WikiWikiWeb users try to teach "C++" - vezzy-fnord
http://c2.com/cgi/wiki?CeeProgramsForBeginnersDiscussion

======
vezzy-fnord
I stumbled upon this incidentally while casually browsing the WikiWikiWeb.

From what I can salvage, it is the discussion page to an article called
CeeProgramsForBeginners, a very poorly written page ostensibly meant as an
intro to C, but that instead ends up using plenty of DOS-isms, arbitrarily
mixes C and C++ syntax, and pollutes the namespace.

The discussion page is then a huge mess where a group of people try to teach a
beginner by the alias of SusannahWilliams the language, and walk her through
examples. While trying to learn C++ (and from one of those poor “X in 24
Hours” books, no less), she keeps getting fed more DOS-isms, erroneous
constructs like “void main()” that are never to be used outside of niche
embedded environments, all while a tide of people rant, rave, debate language
semantics and drift off-topic in the background. Later, they switch to poor
C++ syntax and do things like forget to add semicolons after procedure calls,
but at that point, the article had already devolved into mayhem.

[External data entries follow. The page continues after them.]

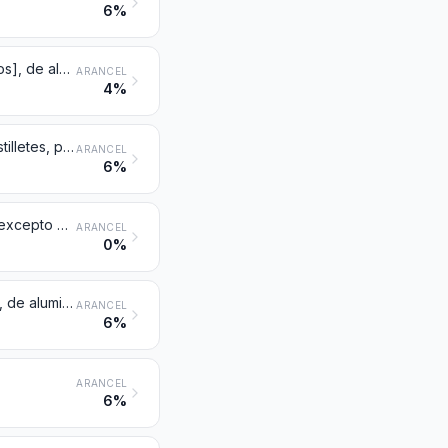
6%
Accesorios de tuberías [por ejemplo: empalmes (rácores), codos, manguitos], de aluminio
ARANCEL
4%
Construcciones y sus partes (por ejemplo: puentes y sus partes, torres, castilletes, pilares, columnas, armazones para techumbre, techados, puertas y ventanas y sus marcos, contramarcos y umbrales, barandillas), de aluminio (excepto las construcciones prefabricadas de la partida 9406); chapas, barras, perfiles, tubos y similares, de aluminio, preparados para la construcción
ARANCEL
6%
Depósitos, cisternas, cubas y recipientes similares para cualquier materia (excepto gas comprimido o licuado), de aluminio, de capacidad superior a 300 l, sin dispositivos mecánicos ni térmicos, incluso con revestimiento interior o calorífugo
ARANCEL
0%
Depósitos, barriles, tambores, bidones, botes, cajas y recipientes similares, de aluminio (incluidos los envases tubulares rígidos o flexibles), para cualquier materia (excepto gas comprimido o licuado), de capacidad inferior o igual a 300 l, sin dispositivos mecánicos ni térmicos, incluso con revestimiento interior o calorífugo
ARANCEL
6%
ARANCEL
6%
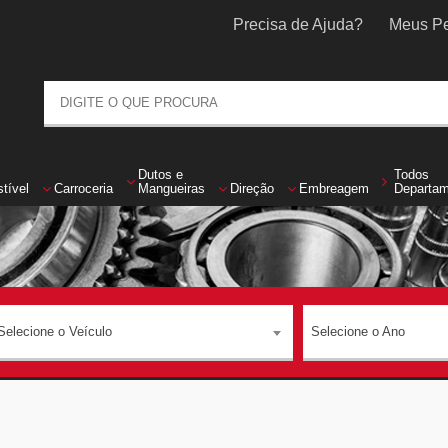
Precisa de Ajuda?
Meus Pe
Dutos
e
Todos
tível
Carroceria
Mangueiras
Direção
Embreagem
Departa
Selecione o Veículo
Selecione o Ano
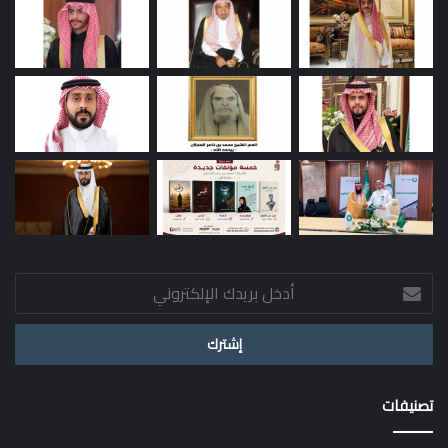
أدخل
بريدك
الإلكتروني
تصنيفات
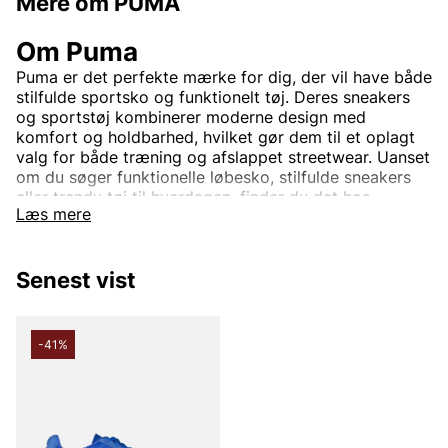
Mere om PUMA
Om Puma
Puma er det perfekte mærke for dig, der vil have både
stilfulde sportsko og funktionelt tøj. Deres sneakers
og sportstøj kombinerer moderne design med
komfort og holdbarhed, hvilket gør dem til et oplagt
valg for både træning og afslappet streetwear. Uanset
om du søger funktionelle løbesko, stilfulde sneakers
eller trendy tøj til hverdagen, finder du det hos
Læs mere
Vingåkers Factory Outlet - som sædvanlig til
outletpriser.
Senest vist
-41%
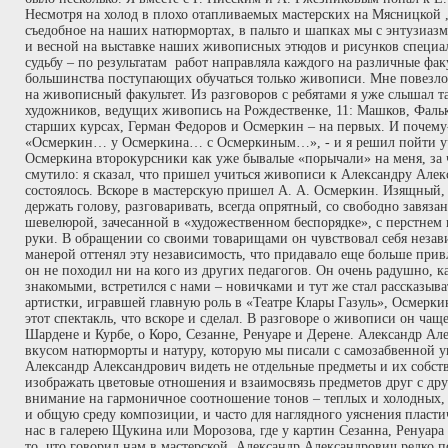
Несмотря на холод в плохо отапливаемых мастерских на Мясницкой ,
съедобное на наших натюрмортах, в пальто и шапках мы с энтузиазм
и весной на выставке наших живописных этюдов и рисунков специа
судьбу – по результатам работ направляла каждого на различные фак
большинства поступающих обучаться только живописи. Мне повезло,
на живописный факультет. Из разговоров с ребятами я уже слышал 
художников, ведущих живопись на Рождественке, 11: Машков, Фаль
старших курсах, Герман Федоров и Осмеркин – на первых. И почему
«Осмеркин… у Осмеркина… с Осмеркиным…», - и я решил пойти учи
Осмеркина второкурсники как уже бывалые «порычали» на меня, за 
смутило: я сказал, что пришел учиться живописи к Александру Алек
состоялось. Вскоре в мастерскую пришел А. А. Осмеркин. Изящный,
держать голову, разговаривать, всегда опрятный, со свободно завяза
шевелюрой, зачесанной в «художественном беспорядке», с перстнем 
руки. В обращении со своими товарищами он чувствовал себя незав
манерой оттенял эту независимость, что придавало еще больше прив
он не походил ни на кого из других педагогов. Он очень радушно, 
знакомыми, встретился с нами – новичками и тут же стал рассказыва
артистки, игравшей главную роль в «Театре Клары Газуль», Осмерки
этот спектакль, что вскоре и сделал. В разговоре о живописи он чащ
Шардене и Курбе, о Коро, Сезанне, Ренуаре и Дерене. Александр Ал
вкусом натюрморты и натуру, которую мы писали с самозабвенной у
Александр Александрович видеть не отдельные предметы и их собств
изображать цветовые отношения и взаимосвязь предметов друг с др
внимание на гармоничное соотношение тонов – теплых и холодных,
и общую среду композиции, и часто для наглядного уяснения пласт
нас в галерею Щукина или Морозова, где у картин Сезанна, Ренуара 
то, что говорил нам в мастерской. Александр Александрович редко 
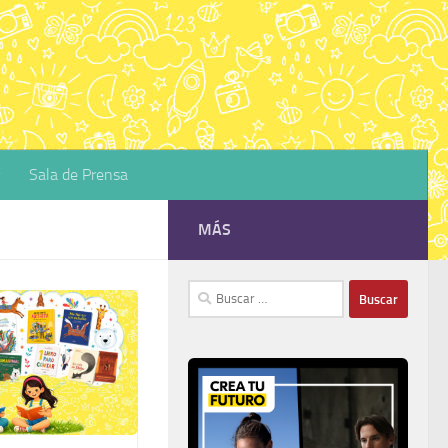
Sala de Prensa
MÁS
Buscar:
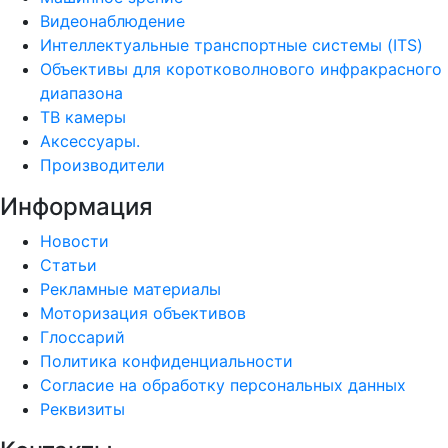
Видеонаблюдение
Интеллектуальные транспортные системы (ITS)
Объективы для коротковолнового инфракрасного
диапазона
ТВ камеры
Аксессуары.
Производители
Информация
Новости
Статьи
Рекламные материалы
Моторизация объективов
Глоссарий
Политика конфиденциальности
Согласие на обработку персональных данных
Реквизиты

One of the participants, ElizabethWiethoff, slaps a deletion candidate
disclaimer by the end of the ordeal, and like that the article has not been
touched since August 19, 2005.

I found it quite humorous, as it illustrates not only the chaos of using a
wiki as a bazaar-based education model, but also how the programmers can’t
seem to agree with each other and hold arcane (to the pupil) technical debates
in the background. Stereotypical programmer behavior.